Proposed removal of scheduler checkpointing capability

The Cylc scheduler program records and continually updates its state - what tasks are currently active and what state they are in, etc. - in the “run database”. If you stop the run, or the scheduler gets killed (e.g. if the host VM goes down), this is the “latest state” snapshot that we can initialize the scheduler with to do a restart.

Cylc 7 also supports arbitrary named checkpoints via the cylc checkpoint command, so you can restart at predetermined earlier points in the workflow instead of the latest state.

However, we are proposing to remove named checkpointing from Cylc 8. As far as we know it is not well used, and Cylc 8 has something we call “reflow” that should be much better (you can trigger a new “flow” at any point in the graph, with no DB checkpoint needed).

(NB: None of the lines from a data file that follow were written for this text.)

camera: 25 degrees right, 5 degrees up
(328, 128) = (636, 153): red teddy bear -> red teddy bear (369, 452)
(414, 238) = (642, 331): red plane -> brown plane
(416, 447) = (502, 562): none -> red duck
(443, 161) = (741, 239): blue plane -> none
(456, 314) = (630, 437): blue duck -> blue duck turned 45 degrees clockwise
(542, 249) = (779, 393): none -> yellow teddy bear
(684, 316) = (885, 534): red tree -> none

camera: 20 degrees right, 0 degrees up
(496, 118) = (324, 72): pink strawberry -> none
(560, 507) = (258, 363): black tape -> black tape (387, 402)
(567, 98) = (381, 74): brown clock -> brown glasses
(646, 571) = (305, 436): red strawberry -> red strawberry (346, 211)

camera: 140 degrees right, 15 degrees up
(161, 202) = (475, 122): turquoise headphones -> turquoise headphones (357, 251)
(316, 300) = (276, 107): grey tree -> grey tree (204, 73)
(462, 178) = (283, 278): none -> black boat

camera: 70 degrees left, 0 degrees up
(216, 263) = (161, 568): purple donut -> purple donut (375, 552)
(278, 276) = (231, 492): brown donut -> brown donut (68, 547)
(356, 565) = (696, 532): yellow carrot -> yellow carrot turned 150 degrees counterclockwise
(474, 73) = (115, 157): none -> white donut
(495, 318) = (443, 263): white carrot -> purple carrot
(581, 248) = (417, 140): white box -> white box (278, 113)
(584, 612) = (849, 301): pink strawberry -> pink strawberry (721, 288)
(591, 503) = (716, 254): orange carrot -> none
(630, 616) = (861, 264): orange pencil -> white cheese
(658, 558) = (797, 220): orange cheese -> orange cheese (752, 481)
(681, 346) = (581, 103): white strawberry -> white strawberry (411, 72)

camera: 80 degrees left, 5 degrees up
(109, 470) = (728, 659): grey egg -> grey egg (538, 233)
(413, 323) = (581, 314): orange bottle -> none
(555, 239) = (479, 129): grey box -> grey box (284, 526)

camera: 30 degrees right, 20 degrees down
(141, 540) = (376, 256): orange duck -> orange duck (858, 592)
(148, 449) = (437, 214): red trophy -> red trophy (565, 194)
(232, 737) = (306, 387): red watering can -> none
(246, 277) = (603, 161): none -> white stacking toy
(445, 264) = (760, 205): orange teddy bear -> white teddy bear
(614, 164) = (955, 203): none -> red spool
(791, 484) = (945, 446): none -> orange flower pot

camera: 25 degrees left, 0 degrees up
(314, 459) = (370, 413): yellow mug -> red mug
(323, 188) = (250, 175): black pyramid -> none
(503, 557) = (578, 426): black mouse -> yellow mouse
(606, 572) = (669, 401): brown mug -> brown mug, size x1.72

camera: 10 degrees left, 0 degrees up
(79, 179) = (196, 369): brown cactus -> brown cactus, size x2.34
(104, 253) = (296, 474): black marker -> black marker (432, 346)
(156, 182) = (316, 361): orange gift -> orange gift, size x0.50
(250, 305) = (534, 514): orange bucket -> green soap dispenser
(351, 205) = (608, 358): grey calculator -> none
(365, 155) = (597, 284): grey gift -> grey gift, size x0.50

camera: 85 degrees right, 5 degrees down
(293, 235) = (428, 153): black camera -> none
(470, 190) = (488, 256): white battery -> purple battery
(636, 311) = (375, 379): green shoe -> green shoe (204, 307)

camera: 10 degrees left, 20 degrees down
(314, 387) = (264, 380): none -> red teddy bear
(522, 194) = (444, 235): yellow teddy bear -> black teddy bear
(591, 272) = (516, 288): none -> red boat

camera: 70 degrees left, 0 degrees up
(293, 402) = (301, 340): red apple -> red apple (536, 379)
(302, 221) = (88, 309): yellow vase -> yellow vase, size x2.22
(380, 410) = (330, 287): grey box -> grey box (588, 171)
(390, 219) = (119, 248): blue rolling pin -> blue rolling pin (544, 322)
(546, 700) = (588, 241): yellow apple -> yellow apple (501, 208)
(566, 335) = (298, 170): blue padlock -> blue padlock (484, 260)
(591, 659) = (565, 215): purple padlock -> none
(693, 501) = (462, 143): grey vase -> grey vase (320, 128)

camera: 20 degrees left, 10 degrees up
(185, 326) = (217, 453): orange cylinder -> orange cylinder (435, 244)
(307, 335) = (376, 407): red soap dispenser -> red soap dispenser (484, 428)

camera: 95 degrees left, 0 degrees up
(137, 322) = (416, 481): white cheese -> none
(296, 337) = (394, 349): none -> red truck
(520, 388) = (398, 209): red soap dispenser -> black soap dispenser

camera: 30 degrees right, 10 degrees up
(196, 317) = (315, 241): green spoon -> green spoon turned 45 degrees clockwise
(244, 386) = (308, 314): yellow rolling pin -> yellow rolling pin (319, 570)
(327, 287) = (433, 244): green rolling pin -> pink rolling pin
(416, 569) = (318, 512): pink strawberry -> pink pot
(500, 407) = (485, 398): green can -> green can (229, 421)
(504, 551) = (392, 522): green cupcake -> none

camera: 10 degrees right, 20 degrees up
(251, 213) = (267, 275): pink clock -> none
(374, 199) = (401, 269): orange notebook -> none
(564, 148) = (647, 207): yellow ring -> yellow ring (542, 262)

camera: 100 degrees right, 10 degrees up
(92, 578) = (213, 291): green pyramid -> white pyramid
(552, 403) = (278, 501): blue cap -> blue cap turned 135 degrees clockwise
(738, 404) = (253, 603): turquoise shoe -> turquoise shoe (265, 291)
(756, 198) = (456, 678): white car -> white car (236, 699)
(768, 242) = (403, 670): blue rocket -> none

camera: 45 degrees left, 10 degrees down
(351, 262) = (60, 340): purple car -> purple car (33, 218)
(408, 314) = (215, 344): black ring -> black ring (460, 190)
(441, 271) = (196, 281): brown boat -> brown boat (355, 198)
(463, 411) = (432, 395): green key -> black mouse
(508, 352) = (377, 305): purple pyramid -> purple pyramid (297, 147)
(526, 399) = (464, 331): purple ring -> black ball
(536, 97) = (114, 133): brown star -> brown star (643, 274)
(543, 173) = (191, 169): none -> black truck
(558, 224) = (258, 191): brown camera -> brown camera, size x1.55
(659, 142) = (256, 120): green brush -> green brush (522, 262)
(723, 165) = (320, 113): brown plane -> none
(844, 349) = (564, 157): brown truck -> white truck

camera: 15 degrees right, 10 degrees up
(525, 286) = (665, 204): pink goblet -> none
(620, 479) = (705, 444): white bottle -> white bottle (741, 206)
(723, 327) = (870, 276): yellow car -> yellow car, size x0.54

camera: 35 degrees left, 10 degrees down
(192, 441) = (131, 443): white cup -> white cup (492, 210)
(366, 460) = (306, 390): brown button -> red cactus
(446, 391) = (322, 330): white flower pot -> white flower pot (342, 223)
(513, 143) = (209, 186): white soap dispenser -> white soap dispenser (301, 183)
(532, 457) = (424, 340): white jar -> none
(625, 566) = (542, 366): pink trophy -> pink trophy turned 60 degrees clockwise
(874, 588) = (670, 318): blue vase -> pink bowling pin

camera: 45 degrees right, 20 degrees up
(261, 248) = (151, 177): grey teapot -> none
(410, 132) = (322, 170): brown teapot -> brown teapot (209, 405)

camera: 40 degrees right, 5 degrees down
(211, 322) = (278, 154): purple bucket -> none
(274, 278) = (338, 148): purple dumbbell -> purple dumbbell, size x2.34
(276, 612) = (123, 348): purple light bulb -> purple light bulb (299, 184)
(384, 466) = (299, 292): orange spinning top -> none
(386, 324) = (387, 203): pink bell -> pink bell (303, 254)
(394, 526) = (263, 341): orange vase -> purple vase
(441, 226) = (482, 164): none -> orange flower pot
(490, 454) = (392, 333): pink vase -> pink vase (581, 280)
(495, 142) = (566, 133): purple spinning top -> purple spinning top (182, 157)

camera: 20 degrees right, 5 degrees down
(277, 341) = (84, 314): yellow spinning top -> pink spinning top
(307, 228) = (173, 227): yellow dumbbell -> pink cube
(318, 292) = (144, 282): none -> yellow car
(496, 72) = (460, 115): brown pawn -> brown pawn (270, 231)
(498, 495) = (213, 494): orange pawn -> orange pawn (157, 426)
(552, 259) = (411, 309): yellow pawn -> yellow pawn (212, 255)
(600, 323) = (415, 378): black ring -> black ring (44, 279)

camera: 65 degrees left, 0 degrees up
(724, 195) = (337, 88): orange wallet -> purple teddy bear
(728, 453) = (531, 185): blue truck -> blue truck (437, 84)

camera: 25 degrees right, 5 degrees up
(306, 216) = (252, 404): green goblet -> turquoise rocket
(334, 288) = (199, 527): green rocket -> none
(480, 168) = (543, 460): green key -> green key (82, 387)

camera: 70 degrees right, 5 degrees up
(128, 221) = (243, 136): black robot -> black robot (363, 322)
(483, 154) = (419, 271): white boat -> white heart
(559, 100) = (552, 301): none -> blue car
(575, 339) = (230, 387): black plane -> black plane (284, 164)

So: if you rely on checkpointing in Cylc 7, please let us know (on this forum) how you use it, so that we can be sure Cylc 8 will support your needs without checkpointing.

Regards,
Hilary

To confirm, this is just for the named checkpoints? Not the checkpointing automatic/recovery capability? We very much use the automatic checkpointing for recovery but not the named checkpoints.

Yes, this is just for named checkpoints created with the cylc checkpoint command, the database would continue to preserve the current state of the workflow allowing for restarts and crash recovery.

1 Like

(OK great, as pretty much expected no one has chimed in in favor of named checkpoints … we’ll update you in the decision in due course.)